The causative organisms of vertebral osteomyelitis are reported to be anaerobic bacteria in less than 3% of cases [5, 6] and polymicrobial infections in 7.8% of cases [7]. Although infections involving polymicrobial bacteria are rare in vertebral osteomyelitis, they do occur. In particular, anaerobic bacteria are generally difficult to detect, which increases their risk of being overlooked.

In the case reported herein, vertebral osteomyelitis may have been caused by a coinfection involving Ruthenibacterium lactatiformans and MRSA. Therefore, great care must be taken during the pathogenesis and treatment of vertebral osteomyelitis.
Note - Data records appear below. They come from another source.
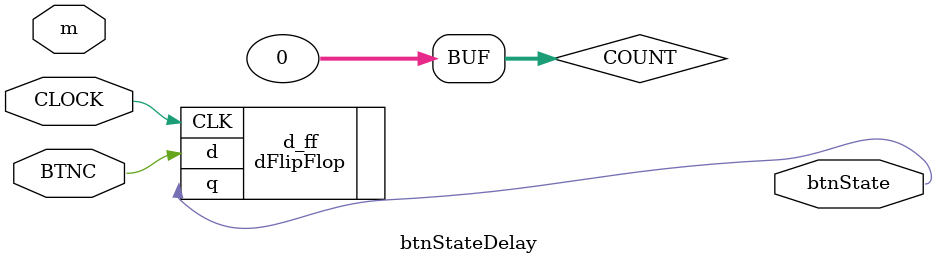
<source format=v>
`timescale 1ns / 1ps


module btnStateDelay(input BTNC, CLOCK, input wire [31:0] m, output wire btnState);
    reg [31:0] COUNT = 0;


    dFlipFlop d_ff (.CLK(CLOCK),.d(BTNC),.q(btnState));

    
endmodule

</source>
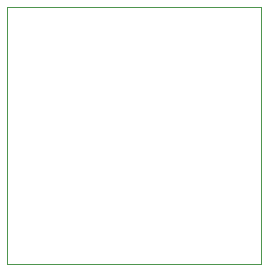
<source format=gm1>
%TF.GenerationSoftware,KiCad,Pcbnew,9.0.6*%
%TF.CreationDate,2025-12-11T17:35:40-05:00*%
%TF.ProjectId,Flex Ring,466c6578-2052-4696-9e67-2e6b69636164,rev?*%
%TF.SameCoordinates,Original*%
%TF.FileFunction,Profile,NP*%
%FSLAX46Y46*%
G04 Gerber Fmt 4.6, Leading zero omitted, Abs format (unit mm)*
G04 Created by KiCad (PCBNEW 9.0.6) date 2025-12-11 17:35:40*
%MOMM*%
%LPD*%
G01*
G04 APERTURE LIST*
%TA.AperFunction,Profile*%
%ADD10C,0.050000*%
%TD*%
G04 APERTURE END LIST*
D10*
X171300000Y-19100000D02*
X192800000Y-19100000D01*
X192800000Y-40900000D01*
X171300000Y-40900000D01*
X171300000Y-19100000D01*
M02*

</source>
Malignancy is a known risk factor for anaerobic bacteraemia [8, 9], and based on previous reports of Ruthenibacterium lactatiformans detected in human stool, the search for colorectal cancer as an entry point for this bacterium was considered. However, a colonoscopy could not be performed upon admission to our hospital because of the patient’s severe back pain.

Conclusion

This case represents the first documented instance of rare bacteraemia and potentially vertebral osteomyelitis caused by Ruthenibacterium lactatiformans, providing significant insights into its pathogenic potential in human infections.